電波による影響の1つにネガティブな考えを想起させるものがある。それは考えを電波で送ると言うことではなく、電波で何かを想起させている。おそらく、ミラーニューロンに影響を及ぼして、何かを想起させている。ただし、何度かミラーニューロンを制御しようと自分なりに試みたが、うまくできなかったので、その想起がどのような仕組みで起こっているかは分からない。ただネガティブな感情だけでなく、ネガティブな記憶が何らかの形で想起されていることがある。

 

思考自体を電波で他人に送れば、うつの状態をより容易にコントロールできるが、人間の思考を電波に乗せて対象者に送るのはそれほど単純な作業ではない。機械的に更なる調整が必要であり、また、その影響の度合いを理解するためにはフィードバックが必要であり、フィードバックの装置は利用できる工作者は更に限られている。

 

それよりも単純な周波数パターンを電波として送る機械の方が多く、その場合はうつ的な気分までは引き起こせても、機械だけでうつにするのは難しい。あるいは、全ての人をその装置だけでうつにはできない。

 

単純な仕組みの装置だけでうつを引き起こすためには、内蔵への影響を合わせればより効果的になる。胃や心臓に対して刺激を与え、胃や心臓がシクシク痛んだ状態にする。その状態と脳にうつ的な症状が出る状態を同時に行うと、脳だけに電波を送る以上にうつに陥りやすくなる。
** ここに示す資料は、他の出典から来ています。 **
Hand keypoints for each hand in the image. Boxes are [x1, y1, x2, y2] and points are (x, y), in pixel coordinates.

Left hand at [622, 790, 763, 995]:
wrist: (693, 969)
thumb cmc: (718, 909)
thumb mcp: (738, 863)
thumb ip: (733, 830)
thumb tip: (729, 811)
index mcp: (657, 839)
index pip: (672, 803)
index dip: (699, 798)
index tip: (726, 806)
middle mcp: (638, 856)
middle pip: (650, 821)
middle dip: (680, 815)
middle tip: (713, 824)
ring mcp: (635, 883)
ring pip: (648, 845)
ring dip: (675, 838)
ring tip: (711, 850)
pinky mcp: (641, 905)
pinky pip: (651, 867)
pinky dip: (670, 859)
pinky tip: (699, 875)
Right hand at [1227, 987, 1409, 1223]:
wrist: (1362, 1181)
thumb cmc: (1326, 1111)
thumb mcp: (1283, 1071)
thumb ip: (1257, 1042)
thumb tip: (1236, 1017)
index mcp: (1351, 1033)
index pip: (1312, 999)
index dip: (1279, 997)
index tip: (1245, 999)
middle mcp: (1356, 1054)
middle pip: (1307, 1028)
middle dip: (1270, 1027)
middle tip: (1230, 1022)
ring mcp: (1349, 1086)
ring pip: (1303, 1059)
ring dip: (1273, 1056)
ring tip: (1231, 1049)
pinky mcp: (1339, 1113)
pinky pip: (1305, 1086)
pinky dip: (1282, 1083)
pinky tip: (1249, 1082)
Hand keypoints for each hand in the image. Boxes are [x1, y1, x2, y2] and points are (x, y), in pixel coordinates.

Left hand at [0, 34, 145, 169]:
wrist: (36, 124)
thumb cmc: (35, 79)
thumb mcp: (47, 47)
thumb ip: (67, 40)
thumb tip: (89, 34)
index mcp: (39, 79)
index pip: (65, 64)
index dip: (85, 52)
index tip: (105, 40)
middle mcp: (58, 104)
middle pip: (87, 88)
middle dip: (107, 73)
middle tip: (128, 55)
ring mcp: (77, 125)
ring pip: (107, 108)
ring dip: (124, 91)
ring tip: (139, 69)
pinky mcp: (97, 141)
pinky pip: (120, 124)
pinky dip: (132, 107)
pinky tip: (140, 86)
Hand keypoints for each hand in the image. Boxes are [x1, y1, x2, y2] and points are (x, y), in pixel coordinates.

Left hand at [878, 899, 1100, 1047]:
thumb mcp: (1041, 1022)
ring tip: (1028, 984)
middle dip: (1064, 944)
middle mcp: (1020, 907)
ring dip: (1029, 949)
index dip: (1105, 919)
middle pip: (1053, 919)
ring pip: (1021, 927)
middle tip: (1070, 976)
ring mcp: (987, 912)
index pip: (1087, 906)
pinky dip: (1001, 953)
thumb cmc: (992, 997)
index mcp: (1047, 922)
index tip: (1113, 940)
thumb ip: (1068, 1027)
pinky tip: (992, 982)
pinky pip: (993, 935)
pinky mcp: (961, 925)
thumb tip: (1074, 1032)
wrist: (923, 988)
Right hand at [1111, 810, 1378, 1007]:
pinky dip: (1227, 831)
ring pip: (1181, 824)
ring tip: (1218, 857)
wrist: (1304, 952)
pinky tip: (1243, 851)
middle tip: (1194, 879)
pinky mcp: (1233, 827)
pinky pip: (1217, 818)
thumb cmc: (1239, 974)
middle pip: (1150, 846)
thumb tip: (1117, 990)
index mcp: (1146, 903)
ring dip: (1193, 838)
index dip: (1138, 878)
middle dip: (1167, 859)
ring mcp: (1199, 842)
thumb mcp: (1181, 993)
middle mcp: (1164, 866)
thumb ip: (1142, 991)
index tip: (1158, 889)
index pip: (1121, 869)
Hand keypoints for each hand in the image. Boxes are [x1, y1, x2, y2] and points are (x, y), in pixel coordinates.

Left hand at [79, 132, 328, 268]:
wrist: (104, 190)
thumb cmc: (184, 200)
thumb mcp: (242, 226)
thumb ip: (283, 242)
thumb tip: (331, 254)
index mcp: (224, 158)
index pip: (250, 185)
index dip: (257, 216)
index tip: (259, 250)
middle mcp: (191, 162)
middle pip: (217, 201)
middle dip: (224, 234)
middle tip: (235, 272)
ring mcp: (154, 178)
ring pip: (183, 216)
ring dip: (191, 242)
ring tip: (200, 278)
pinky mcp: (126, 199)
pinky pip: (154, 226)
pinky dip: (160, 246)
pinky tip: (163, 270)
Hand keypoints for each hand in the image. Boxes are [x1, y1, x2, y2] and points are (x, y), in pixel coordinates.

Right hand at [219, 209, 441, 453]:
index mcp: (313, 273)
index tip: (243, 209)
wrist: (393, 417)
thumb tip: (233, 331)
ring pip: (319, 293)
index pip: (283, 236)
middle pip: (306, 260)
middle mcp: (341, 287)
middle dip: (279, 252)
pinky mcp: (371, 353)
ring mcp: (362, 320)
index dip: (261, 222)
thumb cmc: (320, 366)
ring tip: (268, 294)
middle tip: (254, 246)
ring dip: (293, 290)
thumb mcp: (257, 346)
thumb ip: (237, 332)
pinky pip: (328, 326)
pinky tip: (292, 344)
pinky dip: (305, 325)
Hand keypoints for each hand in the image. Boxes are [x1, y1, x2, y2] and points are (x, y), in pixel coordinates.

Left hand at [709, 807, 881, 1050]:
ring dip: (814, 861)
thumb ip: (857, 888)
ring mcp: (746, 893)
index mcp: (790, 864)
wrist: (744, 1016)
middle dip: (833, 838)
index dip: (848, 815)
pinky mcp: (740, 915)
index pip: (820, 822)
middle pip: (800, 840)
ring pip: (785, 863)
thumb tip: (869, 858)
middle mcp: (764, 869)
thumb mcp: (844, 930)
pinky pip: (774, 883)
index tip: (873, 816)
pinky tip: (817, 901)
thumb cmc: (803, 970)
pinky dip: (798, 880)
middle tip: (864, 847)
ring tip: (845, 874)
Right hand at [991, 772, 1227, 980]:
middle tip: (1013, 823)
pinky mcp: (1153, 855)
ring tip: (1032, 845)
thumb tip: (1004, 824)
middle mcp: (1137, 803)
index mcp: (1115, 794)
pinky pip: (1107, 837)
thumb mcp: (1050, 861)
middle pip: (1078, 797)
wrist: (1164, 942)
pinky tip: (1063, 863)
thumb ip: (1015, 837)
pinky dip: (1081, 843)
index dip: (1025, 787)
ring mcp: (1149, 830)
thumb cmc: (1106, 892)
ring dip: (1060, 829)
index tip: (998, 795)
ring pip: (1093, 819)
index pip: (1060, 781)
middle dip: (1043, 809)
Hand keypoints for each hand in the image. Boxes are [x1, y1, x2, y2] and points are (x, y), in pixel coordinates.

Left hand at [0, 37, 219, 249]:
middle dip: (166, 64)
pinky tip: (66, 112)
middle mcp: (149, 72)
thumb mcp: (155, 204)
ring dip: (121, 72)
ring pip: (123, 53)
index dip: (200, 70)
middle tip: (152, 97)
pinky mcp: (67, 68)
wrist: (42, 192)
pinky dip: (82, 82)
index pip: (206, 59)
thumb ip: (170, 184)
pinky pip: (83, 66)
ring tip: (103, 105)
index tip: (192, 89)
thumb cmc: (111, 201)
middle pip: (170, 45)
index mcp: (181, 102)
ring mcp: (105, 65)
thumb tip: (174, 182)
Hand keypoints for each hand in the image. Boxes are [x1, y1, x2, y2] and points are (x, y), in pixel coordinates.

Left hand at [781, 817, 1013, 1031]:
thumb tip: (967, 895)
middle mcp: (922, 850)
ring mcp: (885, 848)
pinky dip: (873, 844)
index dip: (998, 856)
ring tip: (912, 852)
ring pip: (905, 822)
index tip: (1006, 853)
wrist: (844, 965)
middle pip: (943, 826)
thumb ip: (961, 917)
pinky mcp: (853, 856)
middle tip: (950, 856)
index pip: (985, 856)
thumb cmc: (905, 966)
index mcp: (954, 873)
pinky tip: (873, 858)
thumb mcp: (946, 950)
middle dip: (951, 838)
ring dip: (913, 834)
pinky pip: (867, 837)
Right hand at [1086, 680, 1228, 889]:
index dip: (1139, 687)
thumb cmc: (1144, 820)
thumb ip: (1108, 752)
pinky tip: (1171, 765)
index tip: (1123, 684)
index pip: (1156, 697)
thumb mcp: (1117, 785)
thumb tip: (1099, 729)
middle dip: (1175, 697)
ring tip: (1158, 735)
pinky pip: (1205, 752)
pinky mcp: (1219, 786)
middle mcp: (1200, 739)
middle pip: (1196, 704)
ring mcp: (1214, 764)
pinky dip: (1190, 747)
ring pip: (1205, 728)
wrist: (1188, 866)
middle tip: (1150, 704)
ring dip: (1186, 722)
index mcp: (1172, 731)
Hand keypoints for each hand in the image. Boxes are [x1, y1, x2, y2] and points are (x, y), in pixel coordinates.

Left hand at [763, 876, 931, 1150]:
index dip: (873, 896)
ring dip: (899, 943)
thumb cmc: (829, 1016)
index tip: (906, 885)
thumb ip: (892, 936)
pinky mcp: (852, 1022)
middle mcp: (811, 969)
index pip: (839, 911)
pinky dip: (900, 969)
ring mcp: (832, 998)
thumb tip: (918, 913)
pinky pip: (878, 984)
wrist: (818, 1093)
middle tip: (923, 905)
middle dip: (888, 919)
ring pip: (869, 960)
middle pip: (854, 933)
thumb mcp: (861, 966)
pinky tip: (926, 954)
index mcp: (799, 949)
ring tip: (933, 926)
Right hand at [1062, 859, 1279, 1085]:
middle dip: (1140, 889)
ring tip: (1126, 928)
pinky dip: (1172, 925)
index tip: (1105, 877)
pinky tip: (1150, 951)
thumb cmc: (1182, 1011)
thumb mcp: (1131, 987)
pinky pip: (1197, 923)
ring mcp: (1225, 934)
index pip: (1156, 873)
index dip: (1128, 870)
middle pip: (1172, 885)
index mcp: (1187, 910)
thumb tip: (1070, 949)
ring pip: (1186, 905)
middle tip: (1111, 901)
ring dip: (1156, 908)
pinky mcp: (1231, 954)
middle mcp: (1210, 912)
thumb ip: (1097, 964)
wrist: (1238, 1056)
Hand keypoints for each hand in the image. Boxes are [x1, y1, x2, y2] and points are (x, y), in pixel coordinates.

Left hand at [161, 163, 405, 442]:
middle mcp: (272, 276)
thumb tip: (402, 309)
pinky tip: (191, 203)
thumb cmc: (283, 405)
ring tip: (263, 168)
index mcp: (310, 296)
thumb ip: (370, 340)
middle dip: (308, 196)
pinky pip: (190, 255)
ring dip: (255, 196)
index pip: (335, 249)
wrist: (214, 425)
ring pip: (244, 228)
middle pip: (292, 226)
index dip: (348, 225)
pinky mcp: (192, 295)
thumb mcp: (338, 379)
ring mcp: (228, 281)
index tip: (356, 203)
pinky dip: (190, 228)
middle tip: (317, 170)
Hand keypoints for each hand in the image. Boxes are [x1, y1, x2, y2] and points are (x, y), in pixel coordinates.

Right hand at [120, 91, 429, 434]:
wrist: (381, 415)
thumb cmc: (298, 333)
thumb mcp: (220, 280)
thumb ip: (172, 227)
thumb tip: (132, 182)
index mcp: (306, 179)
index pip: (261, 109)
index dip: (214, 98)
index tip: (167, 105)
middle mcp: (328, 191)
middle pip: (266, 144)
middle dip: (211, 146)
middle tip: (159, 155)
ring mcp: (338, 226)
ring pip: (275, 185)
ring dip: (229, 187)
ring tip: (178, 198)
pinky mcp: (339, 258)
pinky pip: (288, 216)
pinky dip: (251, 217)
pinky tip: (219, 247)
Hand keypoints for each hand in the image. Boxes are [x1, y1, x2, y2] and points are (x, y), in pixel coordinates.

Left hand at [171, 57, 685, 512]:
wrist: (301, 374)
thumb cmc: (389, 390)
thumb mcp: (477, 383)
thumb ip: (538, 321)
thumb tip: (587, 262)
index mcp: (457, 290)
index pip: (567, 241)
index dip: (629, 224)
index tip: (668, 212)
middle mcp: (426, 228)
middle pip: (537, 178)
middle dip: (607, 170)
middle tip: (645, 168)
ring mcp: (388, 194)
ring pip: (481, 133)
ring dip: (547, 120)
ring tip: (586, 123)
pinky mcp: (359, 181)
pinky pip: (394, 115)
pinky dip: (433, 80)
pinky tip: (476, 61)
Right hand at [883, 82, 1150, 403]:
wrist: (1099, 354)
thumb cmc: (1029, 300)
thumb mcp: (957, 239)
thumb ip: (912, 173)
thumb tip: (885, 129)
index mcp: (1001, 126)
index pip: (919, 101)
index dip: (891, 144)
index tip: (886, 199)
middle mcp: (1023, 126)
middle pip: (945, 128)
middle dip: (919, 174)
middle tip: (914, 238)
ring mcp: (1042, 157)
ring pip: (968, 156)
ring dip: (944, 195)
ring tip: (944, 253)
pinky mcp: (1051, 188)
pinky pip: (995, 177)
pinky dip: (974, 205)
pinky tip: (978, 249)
それに加える形で、電波とは違う物理的な工作で対象者にストレスを与えると、うつがより発症しやすくなる。

 

 それでも、感情だけでうつになるのは難しく、悩むような対象や思考が必要である。単純な周波数パターンでできる感情操作は一次的感情までであり、より一般的には電波操作だけでなく、物理的にうつになるようなハラスメントが同時に行われる可能性が高い。